In 2012, the California Chamber of Commerce filed a lawsuit seeking to have the state’s emissions-trading system, known as cap and trade, deemed an illegal business tax. According to the suit, the California Chamber of Commerce and Morning Star Packing Co., a tomato-processing company, stated that the quarterly auctions run by the state amount to an illegal tax, which requires new taxes to be approved by a two-thirds vote of the Legislature to take effect, according to report by KQED Science.

In that report, the suit is not challenging the entire cap-and-trade program, but rather the method by which California distributes its greenhouse-gas permits. As the San Francisco Chronicle reported, during most of 2016 many companies appeared to be boycotting the state’s cap-and-trade program. Furthermore, during its May quarterly auction of greenhouse-gas permits, it was reported that only 11 percent had been sold. However, this number jumped up to 88 percent during the last quarterly auction last year on Nov. 15.

As KQED Science reported, the auctions for the greenhouse-gas permits have become a lucrative source of funding, with the billions of dollars generated going toward construction and energy conservation.

Yet while the cap-and-trade program may have finished relatively strong compared to the beginning of the year, the program’s long-term future remains unsettled.

The program's critics and the state’s Legislative Analyst’s Office claimed that it does not possess the legal authority to go past 2020, according to the Chronicle report. The California Air Resources Board, which is the state agency that handles much of California’s global-warming prevention efforts, disagreed with these arguments and intends on keeping the program running for the next 10 years.

However, lawmakers have already extended the cap-and-trade system beyond 2020, as stated in KQED Science report. Gov. Jerry Brown, who is working on tackling climate change as part of his legacy, had been lobbying to lawmakers to preserve the program. Brown has asked lawmakers to approve the extension to protect it from legal challenges.
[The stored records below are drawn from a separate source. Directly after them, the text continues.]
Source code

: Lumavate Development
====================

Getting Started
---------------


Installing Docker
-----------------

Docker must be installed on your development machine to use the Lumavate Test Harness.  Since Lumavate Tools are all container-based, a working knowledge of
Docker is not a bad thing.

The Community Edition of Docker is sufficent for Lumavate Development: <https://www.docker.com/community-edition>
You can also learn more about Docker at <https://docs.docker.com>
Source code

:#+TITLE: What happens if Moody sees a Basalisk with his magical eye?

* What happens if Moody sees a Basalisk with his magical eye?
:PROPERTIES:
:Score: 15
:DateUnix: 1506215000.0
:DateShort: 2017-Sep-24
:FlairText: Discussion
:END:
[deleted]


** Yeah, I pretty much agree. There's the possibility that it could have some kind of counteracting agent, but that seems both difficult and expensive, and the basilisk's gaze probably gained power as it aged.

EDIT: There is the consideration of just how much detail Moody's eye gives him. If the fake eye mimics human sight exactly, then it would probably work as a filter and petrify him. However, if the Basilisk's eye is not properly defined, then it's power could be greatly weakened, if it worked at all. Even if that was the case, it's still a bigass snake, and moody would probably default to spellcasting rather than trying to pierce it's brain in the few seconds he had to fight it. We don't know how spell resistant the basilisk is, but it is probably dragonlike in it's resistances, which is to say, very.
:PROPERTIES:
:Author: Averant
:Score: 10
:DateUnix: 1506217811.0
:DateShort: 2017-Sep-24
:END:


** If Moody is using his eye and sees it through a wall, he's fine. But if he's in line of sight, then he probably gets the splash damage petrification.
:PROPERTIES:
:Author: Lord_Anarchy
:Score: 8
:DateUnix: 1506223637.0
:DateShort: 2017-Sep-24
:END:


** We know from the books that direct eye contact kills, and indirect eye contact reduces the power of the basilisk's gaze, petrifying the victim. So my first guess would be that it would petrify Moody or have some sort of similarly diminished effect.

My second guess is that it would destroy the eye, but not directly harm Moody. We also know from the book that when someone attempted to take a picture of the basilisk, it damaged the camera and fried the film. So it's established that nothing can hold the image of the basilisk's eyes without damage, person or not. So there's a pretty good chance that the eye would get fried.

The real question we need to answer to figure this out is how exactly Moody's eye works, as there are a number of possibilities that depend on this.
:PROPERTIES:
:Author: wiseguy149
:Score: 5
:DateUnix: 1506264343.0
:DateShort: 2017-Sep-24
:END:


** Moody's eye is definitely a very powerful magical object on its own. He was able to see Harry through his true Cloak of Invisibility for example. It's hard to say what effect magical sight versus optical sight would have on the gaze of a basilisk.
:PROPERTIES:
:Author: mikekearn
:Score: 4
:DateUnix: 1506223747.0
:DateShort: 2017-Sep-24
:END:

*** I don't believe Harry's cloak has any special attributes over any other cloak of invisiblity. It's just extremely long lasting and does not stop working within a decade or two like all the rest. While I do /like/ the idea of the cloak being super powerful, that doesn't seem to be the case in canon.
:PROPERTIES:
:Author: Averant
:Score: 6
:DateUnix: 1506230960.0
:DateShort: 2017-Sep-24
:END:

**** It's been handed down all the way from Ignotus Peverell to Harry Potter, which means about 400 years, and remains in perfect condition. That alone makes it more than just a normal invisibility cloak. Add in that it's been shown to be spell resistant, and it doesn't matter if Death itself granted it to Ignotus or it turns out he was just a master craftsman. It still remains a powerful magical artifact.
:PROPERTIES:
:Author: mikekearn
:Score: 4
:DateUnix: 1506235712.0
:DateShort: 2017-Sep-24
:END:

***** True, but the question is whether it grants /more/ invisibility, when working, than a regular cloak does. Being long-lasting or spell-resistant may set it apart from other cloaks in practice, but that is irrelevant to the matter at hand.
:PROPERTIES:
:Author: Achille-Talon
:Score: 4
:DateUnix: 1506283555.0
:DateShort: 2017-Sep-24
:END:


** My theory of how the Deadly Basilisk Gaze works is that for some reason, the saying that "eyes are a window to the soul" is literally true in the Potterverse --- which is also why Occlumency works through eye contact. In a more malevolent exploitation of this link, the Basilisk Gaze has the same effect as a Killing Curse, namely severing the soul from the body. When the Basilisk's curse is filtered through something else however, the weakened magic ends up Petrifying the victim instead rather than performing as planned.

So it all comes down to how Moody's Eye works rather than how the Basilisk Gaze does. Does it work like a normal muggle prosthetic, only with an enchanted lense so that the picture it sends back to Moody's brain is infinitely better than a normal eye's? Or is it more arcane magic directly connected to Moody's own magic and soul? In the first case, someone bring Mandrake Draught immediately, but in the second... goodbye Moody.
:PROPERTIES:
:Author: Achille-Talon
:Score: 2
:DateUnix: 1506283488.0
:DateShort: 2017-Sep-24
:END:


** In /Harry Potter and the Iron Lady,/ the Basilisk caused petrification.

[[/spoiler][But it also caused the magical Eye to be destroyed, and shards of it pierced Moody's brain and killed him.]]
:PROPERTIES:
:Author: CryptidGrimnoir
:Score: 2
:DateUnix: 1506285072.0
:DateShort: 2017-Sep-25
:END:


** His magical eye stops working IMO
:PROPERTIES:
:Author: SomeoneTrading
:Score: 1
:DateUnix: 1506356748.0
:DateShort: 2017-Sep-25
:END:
When the Legislature passed Senate Bill 32, the Chronicle reported, it required the state to cut its greenhouse-gas emissions to 40 percent below 1990 levels by the year 2030. Signed into law by Brown, it does not state how California should cut its emissions. However, supporters of the bill believe that the cap-and-trade system is one choice.

“Most of the market is reasonably confident about the continuation past 2020,” Harry Horner, head of analysis for CaliforniaCarbon.info, told the Chronicle.

While the lawsuit has not terminated the cap-and-trade program, it is possible that the suit could change some elements within it, the Chronicle report added.